对于delimiter1默认分隔符是',',对于delimiter2默认分隔符是':'。
select str_to_map('aaa:11&bbb:22', '&', ':')
from order_detail limit 1;
+--------------------------+--+
| _c0 |
+--------------------------+--+
| {"bbb":"22","aaa":"11"} |
+--------------------------+--+
select str_to_map('aaa:11&bbb:22', '&', ':')['aaa']

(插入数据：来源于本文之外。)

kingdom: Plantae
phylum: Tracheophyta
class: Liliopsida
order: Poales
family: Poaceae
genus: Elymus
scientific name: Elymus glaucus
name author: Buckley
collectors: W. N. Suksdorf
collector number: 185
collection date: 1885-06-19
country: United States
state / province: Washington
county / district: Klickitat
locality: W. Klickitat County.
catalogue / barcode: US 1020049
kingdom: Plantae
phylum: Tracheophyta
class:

from order_detail limit 1;
+------+--+
| _c0 |
+------+--+
| 11 |
+------+--+
select str_to_map('aaa:11,bbb:22')
from person limit 1;
{"bbb":"22","aaa":"11"}
集合统计函数
## 个数统计:count 总和统计:sum
语法: count(*), count(expr), count(DISTINCT expr[, expr_.])
说明:
count(*)统计检索出的行的个数,包括 NULL 值的行;
count(expr)返回指定字段的非空值的个数;
count(DISTINCT expr[, expr_.])返回指定字段的不同的非空值的个数
语法: sum(col), sum(DISTINCT col)
说明:
sum(col)统计结果集中 col 的相加的结果; sum(DISTINCT col)统计结果中 col 不同值
select
count(*),count(user_type),count(distinct user_type),
sum(sales),sum(distinct sales)
from order_detail;
+------+------+------+------+------+--+
| _c0 | _c1 | _c2 | _c3 | _c4 |
+------+------+------+------+------+--+
| 10 | 10 | 2 | 29 | 17 |
+------+------+------+------+------+--+
## 平均值统计:avg 最小值统计:min 最大值统计:max
select
avg(sales),avg(distinct sales),min(sales),max(distinct sales)
from order_detail;
+------+------+------+------+--+
| _c0 | _c1 | _c2 | _c3 |
+------+------+------+------+--+
| 2.9 | 3.4 | 1 | 6 |
+------+------+------+------+--+
## 标准差:stddev_samp, stddev, stddev_pop
stddev_pop <==> stddev
## 方差:var_samp, var_pop
当我们需要真实的标准差/方差的时候最好是使用: stddev stddev_pop var_pop
而只是需要得到少量数据的标准差/方差的近似值可以选用: stddev_samp var_samp
select
var_pop(sales),var_samp(sales),
stddev_pop(sales),stddev(sales),stddev_samp(sales),
pow(stddev_pop(sales),2),pow(stddev_samp(sales),2)
from order_detail;
+-------+--------------------+---------------------+---------------------+---------------------+---------------------+---------------------+--+
| _c0 | _c1 | _c2 | _c3 | _c4 | _c5 | _c6 |
+-------+--------------------+---------------------+---------------------+---------------------+---------------------+---------------------+--+
| 3.09 | 3.433333333333333 | 1.7578395831246945 | 1.7578395831246945 | 1.8529256146249728 | 3.0899999999999994 | 3.4333333333333336 |
+-------+--------------------+---------------------+---------------------+---------------------+---------------------+---------------------+--+
## 百分位数: percentile 近似百分位数: percentile_approx 直方图: histogram_numeric
语法: percentile_approx(DOUBLE col, p [, B])
返回值: double
说明: 求近似的第 pth 个百分位数, p 必须介于 0 和 1 之间,返回类型为 double,但是col 字段支持浮点类型。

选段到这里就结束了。